Introduction: Middle School can be a pretty intimidating place, and it's hard to judge who to make friends with. Students this age tend to form cliques fast and ostracize those who don't fit into those cliques. But are they really snobs or are they just shy?
SNOB
by Kristine O'Connell George
Scanning the crowd,
Noticing
Only the other
snoBs
Staring right through me
Never thinking
abOut
anyBody else.
Stuck up
Narrow
Obnoxious
Boring
Someone
No one
Ought to
Bother knowing.
(From SWIMMING UPSTREAM: MIDDLE SCHOOL POEMS by Kristine O'Connell George. Clarion Books 2002)
Extension:
Starting middle school puts most students on their guard. During the first week of school, language arts teachers can read this poem to their middle school classes and then hold an icebreaker designed to let students meet other students they didn’t know before.

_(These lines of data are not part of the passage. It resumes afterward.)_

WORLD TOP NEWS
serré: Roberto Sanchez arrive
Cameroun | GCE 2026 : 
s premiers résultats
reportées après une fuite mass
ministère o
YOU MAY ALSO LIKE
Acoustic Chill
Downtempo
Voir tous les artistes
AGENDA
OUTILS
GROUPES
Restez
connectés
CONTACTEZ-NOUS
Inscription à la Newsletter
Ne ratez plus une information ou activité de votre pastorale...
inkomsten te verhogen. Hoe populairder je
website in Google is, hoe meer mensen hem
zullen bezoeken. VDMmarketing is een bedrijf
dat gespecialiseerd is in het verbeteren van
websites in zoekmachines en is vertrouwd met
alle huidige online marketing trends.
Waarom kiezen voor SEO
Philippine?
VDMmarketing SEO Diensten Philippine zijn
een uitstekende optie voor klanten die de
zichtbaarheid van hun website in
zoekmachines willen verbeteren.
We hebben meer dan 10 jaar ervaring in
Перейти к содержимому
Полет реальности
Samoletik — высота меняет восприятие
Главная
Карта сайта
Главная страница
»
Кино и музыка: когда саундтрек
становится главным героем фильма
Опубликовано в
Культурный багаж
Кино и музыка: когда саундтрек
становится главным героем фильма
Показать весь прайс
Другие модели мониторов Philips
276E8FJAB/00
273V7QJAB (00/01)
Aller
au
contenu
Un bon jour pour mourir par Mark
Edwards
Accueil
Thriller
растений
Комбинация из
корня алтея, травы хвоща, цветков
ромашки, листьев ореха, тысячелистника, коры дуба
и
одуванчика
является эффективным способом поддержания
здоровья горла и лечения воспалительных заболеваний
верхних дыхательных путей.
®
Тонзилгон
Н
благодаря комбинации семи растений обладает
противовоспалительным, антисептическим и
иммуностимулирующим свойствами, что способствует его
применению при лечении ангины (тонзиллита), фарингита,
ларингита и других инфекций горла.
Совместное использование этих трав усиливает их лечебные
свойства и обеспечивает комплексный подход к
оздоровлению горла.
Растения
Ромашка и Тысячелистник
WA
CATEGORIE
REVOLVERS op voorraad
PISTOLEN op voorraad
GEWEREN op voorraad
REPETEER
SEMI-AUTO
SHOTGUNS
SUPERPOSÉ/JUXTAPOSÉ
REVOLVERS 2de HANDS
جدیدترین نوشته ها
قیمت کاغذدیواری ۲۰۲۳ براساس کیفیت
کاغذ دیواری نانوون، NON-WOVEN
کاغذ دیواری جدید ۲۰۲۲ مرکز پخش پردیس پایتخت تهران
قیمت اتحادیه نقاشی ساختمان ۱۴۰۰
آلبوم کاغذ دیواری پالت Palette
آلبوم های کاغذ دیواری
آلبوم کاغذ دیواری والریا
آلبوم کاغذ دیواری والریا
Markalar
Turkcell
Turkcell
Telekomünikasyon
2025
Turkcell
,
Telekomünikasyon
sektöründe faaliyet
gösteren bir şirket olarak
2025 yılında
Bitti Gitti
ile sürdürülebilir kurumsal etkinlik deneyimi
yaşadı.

For example, stand in a circle in the classroom and go around the circle, having each person tell what were the first words they read this morning, whether it was a side of a cereal box, a billboard seen from the school bus window, or the math assignment they didn’t get done last night. Once the students seem all comfortable with each other, discuss how people shouldn’t make snap judgments on people by their external appearance, but instead on what they truly know about that person. Be sure to mention that what looks like a student not bothering to see another student might not be snobbishness, but actually shyness. That other student is probably just as wary of middle school as any other student.